The reason is that the graphics card is very fast if you can keep its pipeline full of geometry, but when we have lots of tiny patch objects, we have to keep stopping and making sure the rendering attributes are correct. There's an optimization called "state attribute sorting" which helps here, but it's not perfect. You often end up with what are called "bubbles in the rendering pipeline".

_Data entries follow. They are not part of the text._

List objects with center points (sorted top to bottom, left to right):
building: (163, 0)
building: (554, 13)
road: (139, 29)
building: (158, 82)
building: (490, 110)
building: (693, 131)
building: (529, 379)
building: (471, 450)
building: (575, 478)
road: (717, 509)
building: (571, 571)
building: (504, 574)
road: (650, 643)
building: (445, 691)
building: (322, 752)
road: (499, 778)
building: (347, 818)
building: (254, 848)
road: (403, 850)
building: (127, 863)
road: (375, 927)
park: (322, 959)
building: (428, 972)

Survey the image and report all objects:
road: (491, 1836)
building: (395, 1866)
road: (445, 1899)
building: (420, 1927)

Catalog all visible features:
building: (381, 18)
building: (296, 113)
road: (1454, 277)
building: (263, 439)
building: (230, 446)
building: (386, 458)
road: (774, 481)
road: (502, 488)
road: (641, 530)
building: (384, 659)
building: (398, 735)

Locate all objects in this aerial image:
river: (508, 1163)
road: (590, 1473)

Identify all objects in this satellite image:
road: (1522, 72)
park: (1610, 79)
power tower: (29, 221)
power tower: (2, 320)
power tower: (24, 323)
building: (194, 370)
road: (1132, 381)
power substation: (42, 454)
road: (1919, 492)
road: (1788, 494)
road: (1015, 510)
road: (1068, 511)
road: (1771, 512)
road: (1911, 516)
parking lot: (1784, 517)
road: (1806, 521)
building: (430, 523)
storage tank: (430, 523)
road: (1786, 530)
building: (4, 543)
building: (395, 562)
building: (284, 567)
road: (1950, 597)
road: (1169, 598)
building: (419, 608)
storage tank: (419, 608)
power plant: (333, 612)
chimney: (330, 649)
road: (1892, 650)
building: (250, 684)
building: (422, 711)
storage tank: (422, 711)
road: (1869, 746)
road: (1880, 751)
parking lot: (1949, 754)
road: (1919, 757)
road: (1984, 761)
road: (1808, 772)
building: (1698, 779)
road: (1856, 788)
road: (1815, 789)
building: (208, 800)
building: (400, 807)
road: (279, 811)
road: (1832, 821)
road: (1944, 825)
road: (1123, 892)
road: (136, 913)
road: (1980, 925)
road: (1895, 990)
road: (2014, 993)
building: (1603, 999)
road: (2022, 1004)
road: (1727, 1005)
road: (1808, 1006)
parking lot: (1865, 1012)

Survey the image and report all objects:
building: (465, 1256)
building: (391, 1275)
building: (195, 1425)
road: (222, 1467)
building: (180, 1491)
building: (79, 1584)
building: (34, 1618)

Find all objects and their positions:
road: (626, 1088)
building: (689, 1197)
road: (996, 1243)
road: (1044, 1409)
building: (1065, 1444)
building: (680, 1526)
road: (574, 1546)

In that post I referred you to, this code fragment is showing how to combine multiple faces into a single patch object:
clf
drawnow
tic
verts = [];
faces = [];
for ix=0:99
a1 = ix *2*pi/100;
a2 = (ix+1)*2*pi/100;
v = [cos(a1), sin(a1), -1; ...
cos(a2), sin(a2), -1; ...
cos(a2), sin(a2), 1; ...
cos(a1), sin(a1), 1];
f = 1:4;
verts = [verts; v];
faces = [faces; f + 4*ix];
end
patch('Vertices',verts,'Faces',faces,'FaceColor','yellow')
view(3)
drawnow
toc
However, the transparency in your picture is making me a bit nervous here. As I described in this other post, using transparency in a 3D scene involves an extra depth sort operation which isn't required when drawing opaque objects. If you remove the transparency, does the performance improve a lot? It's possible that the number of patches objects is a red herring, and we should be focused on the transparency part. If that's the case, we might be able to do something tricky like putting the transparent part in a separate axes with SortMethod set to childorder.
Also, the transparency depth sort uses various OpenGL features that the we don't use in other parts of the renderer, so the output of "opengl info" would probably be useful to make sure you're not on a card that's missing a feature that it wants to use.